I’m really into branding, I think today when you look at how humans naturally brand themselves, it’s fascinating. These days young people naturally brand themselves, with styling, graphics and more, demonstrating how synonymous branding is with everyday life.

Likewise with rappers, the Internet has given artists independence, allowing musicians to transform with an image that their fans can buy into. Back in the sixties and seventies when Emory Douglas was active, branding was for corporations – not for activist groups, though it was vital to the movement, Branding wasn’t even recognised as a concept the way it is now, but Douglas crafted a trademark visual identity for the Black Panthers.

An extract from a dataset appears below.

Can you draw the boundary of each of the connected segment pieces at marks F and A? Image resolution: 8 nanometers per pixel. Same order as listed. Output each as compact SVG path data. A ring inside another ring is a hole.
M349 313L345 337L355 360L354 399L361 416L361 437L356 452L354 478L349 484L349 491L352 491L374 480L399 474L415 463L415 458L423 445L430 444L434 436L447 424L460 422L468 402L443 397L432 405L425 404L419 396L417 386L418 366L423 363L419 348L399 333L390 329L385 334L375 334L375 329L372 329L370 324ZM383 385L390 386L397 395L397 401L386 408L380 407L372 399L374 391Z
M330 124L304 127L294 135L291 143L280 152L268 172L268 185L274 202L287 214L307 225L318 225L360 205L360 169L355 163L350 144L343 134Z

I believe Emory Douglas took inspiration from the Russian revolution posters of the early 20th Century, as graphically you can see a strong similarity; even in the linear formatting of Douglas’ pieces. In an interview between Emory Douglas and Dazed & Confused, I read that the artwork of the Russian revolution played a great role in inspiring pieces that rose out of the Black Panthers movement. Whilst their ideologies aren’t exactly similar, both groups are both very Left Wing, suggesting the revolutionary thought pattern goes hand in hand with this style of graphics and art.

Douglas is a great man for his political beliefs and he achieved some incredible things in his life, but the visual identity he accompanied with that is something I greatly admire. I would love to see an exhibition of his one day, he’s someone I think that everyone should know about.